Doç. Dr. Oğuz Demir bu hafta “İki resim, tek kriz: Vatandaş altına koşarken, yabancı “liralaşıyor” başlıklı dikkat çeken bir yazı kaleme aldı. Demir’in değerlendirmesinde, altının bu yılki hareketi üç ayrı dönemde farklı dinamiklerle şekillendi. İlk dönemde küresel piyasalarda ABD Merkez Bankası’nın faiz indirimi beklentileri etkili olurken, Türkiye’de ise kur dalgalanmaları ve iç siyasi gerilimler gram altını yukarı taşıdı. Nisan-Ağustos arasında yatay seyir dönemi yaşanırken, hükümetin altın ithalatına getirdiği kotalar iç piyasada arz sıkışıklığını artırdı” ifadelerine yer verdi.
Gram altın enflasyon beklentilerini yapışkan hale getiriyor
20 Ağustos sonrasında ise küresel ölçekte yaşanan “mükemmel fırtına”nın Türkiye’deki baskılarla birleştiğini vurgulayan Demir, bu sürecin gram altın fiyatlarının dünyadaki artıştan da fazla yükselmesine yol açtığını belirtti.
Altın fiyatlarındaki bu artışın makroekonomik yansımalarına da değinen Demir, “gram altın artışı enflasyon beklentilerini yapışkan hale getiriyor” dedi. Ayrıca, altın ithalat kotalarının cari açıkla, para politikasının etkinliğini ise tasarrufların “yastık altına” yönelmesiyle zayıflattığını ifade etti.
“Tarihin en büyük servet transferlerinden biri”
Demir, aynı dönemde yabancı fonların Türkiye’ye yüksek faiz farkından yararlanmak için yöneldiğini hatırlatarak, “carry trade” mekanizmasının ekonomiye kısa vadeli rahatlama getirdiğini ancak uzun vadede ciddi riskler barındırdığını vurguladı.
Yabancı yatırımcının elde ettiği yüksek faiz getirilerinin Türkiye Hazinesi üzerinden finanse edildiğini belirten Demir, bu durumun “tarihin en büyük servet transferlerinden biri” olduğunu söyledi. Ayrıca, olası bir siyasi ya da küresel kriz halinde bu sıcak paranın hızlı çıkış yapmasının finansal istikrarsızlığı tetikleyebileceği uyarısında bulundu.

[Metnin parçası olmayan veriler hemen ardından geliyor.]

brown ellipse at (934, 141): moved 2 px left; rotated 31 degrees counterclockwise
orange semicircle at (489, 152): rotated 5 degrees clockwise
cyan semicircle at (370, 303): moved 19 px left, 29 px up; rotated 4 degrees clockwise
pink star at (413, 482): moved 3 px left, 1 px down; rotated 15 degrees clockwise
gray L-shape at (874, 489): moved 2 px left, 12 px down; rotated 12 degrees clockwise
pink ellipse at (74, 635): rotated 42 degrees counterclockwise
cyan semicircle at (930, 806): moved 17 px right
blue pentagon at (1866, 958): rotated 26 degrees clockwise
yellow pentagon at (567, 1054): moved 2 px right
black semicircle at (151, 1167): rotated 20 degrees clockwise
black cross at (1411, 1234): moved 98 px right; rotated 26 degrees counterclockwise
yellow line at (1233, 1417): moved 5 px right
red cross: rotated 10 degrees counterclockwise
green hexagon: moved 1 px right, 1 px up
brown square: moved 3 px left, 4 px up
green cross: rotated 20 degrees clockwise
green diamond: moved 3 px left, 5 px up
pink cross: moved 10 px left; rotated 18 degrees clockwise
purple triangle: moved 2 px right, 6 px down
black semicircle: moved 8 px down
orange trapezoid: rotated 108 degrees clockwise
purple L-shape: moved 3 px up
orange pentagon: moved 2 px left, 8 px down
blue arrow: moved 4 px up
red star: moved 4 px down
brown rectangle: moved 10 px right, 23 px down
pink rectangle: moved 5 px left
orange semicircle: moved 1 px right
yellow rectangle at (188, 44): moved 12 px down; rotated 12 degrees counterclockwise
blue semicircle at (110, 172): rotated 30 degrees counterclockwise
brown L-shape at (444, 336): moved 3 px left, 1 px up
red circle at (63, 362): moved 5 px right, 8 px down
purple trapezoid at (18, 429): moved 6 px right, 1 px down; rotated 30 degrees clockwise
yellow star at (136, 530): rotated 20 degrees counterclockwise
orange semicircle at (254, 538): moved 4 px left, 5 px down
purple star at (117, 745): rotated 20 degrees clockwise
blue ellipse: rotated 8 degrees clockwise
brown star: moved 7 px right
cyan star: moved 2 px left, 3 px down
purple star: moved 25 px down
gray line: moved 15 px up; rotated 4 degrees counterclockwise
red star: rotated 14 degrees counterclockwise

Demir, analizinin sonunda, hem vatandaşın altına yönelmesinin hem de yabancı sermayenin kısa vadeli TL yatırımlarının ortak bir temele dayandığını vurgulayarak, “Her iki tablo da Türkiye’de ekonomik yönetime duyulan güvensizliğin sonucu. Bu güven açığı kapanmadıkça altın ve sıcak para ekonomiyi aydınlatmak yerine yeni krizlerin gölgesini büyütecek” ifadelerini kullandı.